**** The input

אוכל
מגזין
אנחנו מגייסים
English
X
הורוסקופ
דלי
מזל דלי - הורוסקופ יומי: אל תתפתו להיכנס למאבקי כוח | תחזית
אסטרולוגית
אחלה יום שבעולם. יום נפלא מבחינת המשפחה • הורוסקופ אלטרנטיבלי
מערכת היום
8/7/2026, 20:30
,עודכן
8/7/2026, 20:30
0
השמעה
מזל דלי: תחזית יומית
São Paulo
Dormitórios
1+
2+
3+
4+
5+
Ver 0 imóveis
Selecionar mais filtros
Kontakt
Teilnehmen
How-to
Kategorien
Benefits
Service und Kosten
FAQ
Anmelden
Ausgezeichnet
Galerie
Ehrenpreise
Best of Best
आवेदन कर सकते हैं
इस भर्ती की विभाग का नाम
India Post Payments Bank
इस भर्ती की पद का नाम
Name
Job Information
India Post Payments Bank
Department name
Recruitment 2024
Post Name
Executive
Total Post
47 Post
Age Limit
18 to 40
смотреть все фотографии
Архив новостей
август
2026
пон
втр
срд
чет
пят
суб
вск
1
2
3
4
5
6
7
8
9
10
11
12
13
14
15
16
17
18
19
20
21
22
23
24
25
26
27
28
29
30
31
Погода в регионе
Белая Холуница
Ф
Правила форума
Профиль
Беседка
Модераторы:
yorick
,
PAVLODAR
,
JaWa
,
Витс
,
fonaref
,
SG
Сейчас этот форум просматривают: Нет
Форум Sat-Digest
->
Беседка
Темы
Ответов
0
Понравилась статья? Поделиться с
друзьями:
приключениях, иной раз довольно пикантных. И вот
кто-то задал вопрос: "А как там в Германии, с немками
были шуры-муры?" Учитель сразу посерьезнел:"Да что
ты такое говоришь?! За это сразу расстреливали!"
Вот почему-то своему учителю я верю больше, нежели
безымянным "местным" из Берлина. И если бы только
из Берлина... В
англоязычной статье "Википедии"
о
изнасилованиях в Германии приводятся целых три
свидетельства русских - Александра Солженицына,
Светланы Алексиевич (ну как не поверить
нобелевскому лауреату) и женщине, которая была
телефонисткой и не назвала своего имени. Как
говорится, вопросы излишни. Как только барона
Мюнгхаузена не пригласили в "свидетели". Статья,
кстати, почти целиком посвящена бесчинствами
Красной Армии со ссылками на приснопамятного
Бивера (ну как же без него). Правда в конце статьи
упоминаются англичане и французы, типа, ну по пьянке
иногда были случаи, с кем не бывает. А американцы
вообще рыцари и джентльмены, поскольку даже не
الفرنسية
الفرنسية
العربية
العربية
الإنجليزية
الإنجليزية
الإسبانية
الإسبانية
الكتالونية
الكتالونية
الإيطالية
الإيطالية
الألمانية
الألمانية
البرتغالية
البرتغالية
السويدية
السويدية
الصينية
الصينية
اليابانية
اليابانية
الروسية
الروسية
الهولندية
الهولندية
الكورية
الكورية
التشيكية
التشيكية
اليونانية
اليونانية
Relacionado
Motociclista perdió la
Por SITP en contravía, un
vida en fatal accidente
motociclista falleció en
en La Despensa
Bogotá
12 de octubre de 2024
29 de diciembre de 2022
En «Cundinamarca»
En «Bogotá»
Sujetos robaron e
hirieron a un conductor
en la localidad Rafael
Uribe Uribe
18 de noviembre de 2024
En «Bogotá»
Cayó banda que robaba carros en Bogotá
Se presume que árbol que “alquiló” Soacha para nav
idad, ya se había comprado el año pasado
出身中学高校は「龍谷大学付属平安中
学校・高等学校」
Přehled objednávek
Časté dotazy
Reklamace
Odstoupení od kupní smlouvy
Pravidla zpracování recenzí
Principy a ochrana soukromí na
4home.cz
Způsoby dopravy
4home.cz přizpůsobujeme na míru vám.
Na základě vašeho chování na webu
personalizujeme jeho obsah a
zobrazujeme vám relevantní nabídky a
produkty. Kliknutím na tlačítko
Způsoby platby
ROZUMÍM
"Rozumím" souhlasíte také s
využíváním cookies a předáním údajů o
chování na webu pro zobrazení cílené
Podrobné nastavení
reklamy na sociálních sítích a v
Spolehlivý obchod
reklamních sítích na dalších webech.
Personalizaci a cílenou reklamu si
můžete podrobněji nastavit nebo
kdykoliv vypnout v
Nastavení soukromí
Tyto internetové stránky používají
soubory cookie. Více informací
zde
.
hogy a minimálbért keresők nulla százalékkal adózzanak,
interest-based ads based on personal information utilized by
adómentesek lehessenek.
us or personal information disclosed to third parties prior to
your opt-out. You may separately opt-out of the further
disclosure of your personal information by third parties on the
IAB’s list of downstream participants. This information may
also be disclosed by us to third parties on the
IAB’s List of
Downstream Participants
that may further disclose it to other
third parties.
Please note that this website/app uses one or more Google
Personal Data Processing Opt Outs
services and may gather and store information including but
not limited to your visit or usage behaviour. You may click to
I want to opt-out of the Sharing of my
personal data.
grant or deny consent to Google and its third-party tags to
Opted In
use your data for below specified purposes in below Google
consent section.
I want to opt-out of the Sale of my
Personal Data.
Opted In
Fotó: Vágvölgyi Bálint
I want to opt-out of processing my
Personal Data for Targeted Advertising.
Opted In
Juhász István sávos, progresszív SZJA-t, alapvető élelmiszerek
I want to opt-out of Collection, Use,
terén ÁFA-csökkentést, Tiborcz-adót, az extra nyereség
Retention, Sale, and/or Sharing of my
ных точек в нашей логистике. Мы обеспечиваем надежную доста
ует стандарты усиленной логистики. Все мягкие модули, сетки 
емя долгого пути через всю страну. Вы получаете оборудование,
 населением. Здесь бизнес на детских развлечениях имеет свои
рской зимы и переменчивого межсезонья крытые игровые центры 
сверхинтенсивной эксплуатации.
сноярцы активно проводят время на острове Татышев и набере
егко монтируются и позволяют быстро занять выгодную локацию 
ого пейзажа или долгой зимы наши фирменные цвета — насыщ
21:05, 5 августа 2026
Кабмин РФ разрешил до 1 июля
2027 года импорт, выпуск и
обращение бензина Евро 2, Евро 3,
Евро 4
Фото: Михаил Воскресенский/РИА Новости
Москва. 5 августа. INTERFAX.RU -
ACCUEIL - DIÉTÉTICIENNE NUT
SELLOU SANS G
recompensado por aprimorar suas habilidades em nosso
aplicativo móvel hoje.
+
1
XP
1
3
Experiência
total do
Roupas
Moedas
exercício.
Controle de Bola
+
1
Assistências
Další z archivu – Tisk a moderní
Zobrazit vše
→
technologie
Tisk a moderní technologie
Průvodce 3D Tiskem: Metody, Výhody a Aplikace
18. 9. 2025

********

### What you should do
Each of the records above is to be reproduced word for word.

### Written answer
אוכל
מגזין
אנחנו מגייסים
English
X
הורוסקופ
דלי
מזל דלי - הורוסקופ יומי: אל תתפתו להיכנס למאבקי כוח | תחזית
אסטרולוגית
אחלה יום שבעולם. יום נפלא מבחינת המשפחה • הורוסקופ אלטרנטיבלי
מערכת היום
8/7/2026, 20:30
,עודכן
8/7/2026, 20:30
0
השמעה
מזל דלי: תחזית יומית
São Paulo
Dormitórios
1+
2+
3+
4+
5+
Ver 0 imóveis
Selecionar mais filtros
Kontakt
Teilnehmen
How-to
Kategorien
Benefits
Service und Kosten
FAQ
Anmelden
Ausgezeichnet
Galerie
Ehrenpreise
Best of Best
आवेदन कर सकते हैं
इस भर्ती की विभाग का नाम
India Post Payments Bank
इस भर्ती की पद का नाम
Name
Job Information
India Post Payments Bank
Department name
Recruitment 2024
Post Name
Executive
Total Post
47 Post
Age Limit
18 to 40
смотреть все фотографии
Архив новостей
август
2026
пон
втр
срд
чет
пят
суб
вск
1
2
3
4
5
6
7
8
9
10
11
12
13
14
15
16
17
18
19
20
21
22
23
24
25
26
27
28
29
30
31
Погода в регионе
Белая Холуница
Ф
Правила форума
Профиль
Беседка
Модераторы:
yorick
,
PAVLODAR
,
JaWa
,
Витс
,
fonaref
,
SG
Сейчас этот форум просматривают: Нет
Форум Sat-Digest
->
Беседка
Темы
Ответов
0
Понравилась статья? Поделиться с
друзьями:
приключениях, иной раз довольно пикантных. И вот
кто-то задал вопрос: "А как там в Германии, с немками
были шуры-муры?" Учитель сразу посерьезнел:"Да что
ты такое говоришь?! За это сразу расстреливали!"
Вот почему-то своему учителю я верю больше, нежели
безымянным "местным" из Берлина. И если бы только
из Берлина... В
англоязычной статье "Википедии"
о
изнасилованиях в Германии приводятся целых три
свидетельства русских - Александра Солженицына,
Светланы Алексиевич (ну как не поверить
нобелевскому лауреату) и женщине, которая была
телефонисткой и не назвала своего имени. Как
говорится, вопросы излишни. Как только барона
Мюнгхаузена не пригласили в "свидетели". Статья,
кстати, почти целиком посвящена бесчинствами
Красной Армии со ссылками на приснопамятного
Бивера (ну как же без него). Правда в конце статьи
упоминаются англичане и французы, типа, ну по пьянке
иногда были случаи, с кем не бывает. А американцы
вообще рыцари и джентльмены, поскольку даже не
الفرنسية
الفرنسية
العربية
العربية
الإنجليزية
الإنجليزية
الإسبانية
الإسبانية
الكتالونية
الكتالونية
الإيطالية
الإيطالية
الألمانية
الألمانية
البرتغالية
البرتغالية
السويدية
السويدية
الصينية
الصينية
اليابانية
اليابانية
الروسية
الروسية
الهولندية
الهولندية
الكورية
الكورية
التشيكية
التشيكية
اليونانية
اليونانية
Relacionado
Motociclista perdió la
Por SITP en contravía, un
vida en fatal accidente
motociclista falleció en
en La Despensa
Bogotá
12 de octubre de 2024
29 de diciembre de 2022
En «Cundinamarca»
En «Bogotá»
Sujetos robaron e
hirieron a un conductor
en la localidad Rafael
Uribe Uribe
18 de noviembre de 2024
En «Bogotá»
Cayó banda que robaba carros en Bogotá
Se presume que árbol que “alquiló” Soacha para nav
idad, ya se había comprado el año pasado
出身中学高校は「龍谷大学付属平安中
学校・高等学校」
Přehled objednávek
Časté dotazy
Reklamace
Odstoupení od kupní smlouvy
Pravidla zpracování recenzí
Principy a ochrana soukromí na
4home.cz
Způsoby dopravy
4home.cz přizpůsobujeme na míru vám.
Na základě vašeho chování na webu
personalizujeme jeho obsah a
zobrazujeme vám relevantní nabídky a
produkty. Kliknutím na tlačítko
Způsoby platby
ROZUMÍM
"Rozumím" souhlasíte také s
využíváním cookies a předáním údajů o
chování na webu pro zobrazení cílené
Podrobné nastavení
reklamy na sociálních sítích a v
Spolehlivý obchod
reklamních sítích na dalších webech.
Personalizaci a cílenou reklamu si
můžete podrobněji nastavit nebo
kdykoliv vypnout v
Nastavení soukromí
Tyto internetové stránky používají
soubory cookie. Více informací
zde
.
hogy a minimálbért keresők nulla százalékkal adózzanak,
interest-based ads based on personal information utilized by
adómentesek lehessenek.
us or personal information disclosed to third parties prior to
your opt-out. You may separately opt-out of the further
disclosure of your personal information by third parties on the
IAB’s list of downstream participants. This information may
also be disclosed by us to third parties on the
IAB’s List of
Downstream Participants
that may further disclose it to other
third parties.
Please note that this website/app uses one or more Google
Personal Data Processing Opt Outs
services and may gather and store information including but
not limited to your visit or usage behaviour. You may click to
I want to opt-out of the Sharing of my
personal data.
grant or deny consent to Google and its third-party tags to
Opted In
use your data for below specified purposes in below Google
consent section.
I want to opt-out of the Sale of my
Personal Data.
Opted In
Fotó: Vágvölgyi Bálint
I want to opt-out of processing my
Personal Data for Targeted Advertising.
Opted In
Juhász István sávos, progresszív SZJA-t, alapvető élelmiszerek
I want to opt-out of Collection, Use,
terén ÁFA-csökkentést, Tiborcz-adót, az extra nyereség
Retention, Sale, and/or Sharing of my
ных точек в нашей логистике. Мы обеспечиваем надежную доста
ует стандарты усиленной логистики. Все мягкие модули, сетки 
емя долгого пути через всю страну. Вы получаете оборудование,
 населением. Здесь бизнес на детских развлечениях имеет свои
рской зимы и переменчивого межсезонья крытые игровые центры 
сверхинтенсивной эксплуатации.
сноярцы активно проводят время на острове Татышев и набере
егко монтируются и позволяют быстро занять выгодную локацию 
ого пейзажа или долгой зимы наши фирменные цвета — насыщ
21:05, 5 августа 2026
Кабмин РФ разрешил до 1 июля
2027 года импорт, выпуск и
обращение бензина Евро 2, Евро 3,
Евро 4
Фото: Михаил Воскресенский/РИА Новости
Москва. 5 августа. INTERFAX.RU -
ACCUEIL - DIÉTÉTICIENNE NUT
SELLOU SANS G
recompensado por aprimorar suas habilidades em nosso
aplicativo móvel hoje.
+
1
XP
1
3
Experiência
total do
Roupas
Moedas
exercício.
Controle de Bola
+
1
Assistências
Další z archivu – Tisk a moderní
Zobrazit vše
→
technologie
Tisk a moderní technologie
Průvodce 3D Tiskem: Metody, Výhody a Aplikace
18. 9. 2025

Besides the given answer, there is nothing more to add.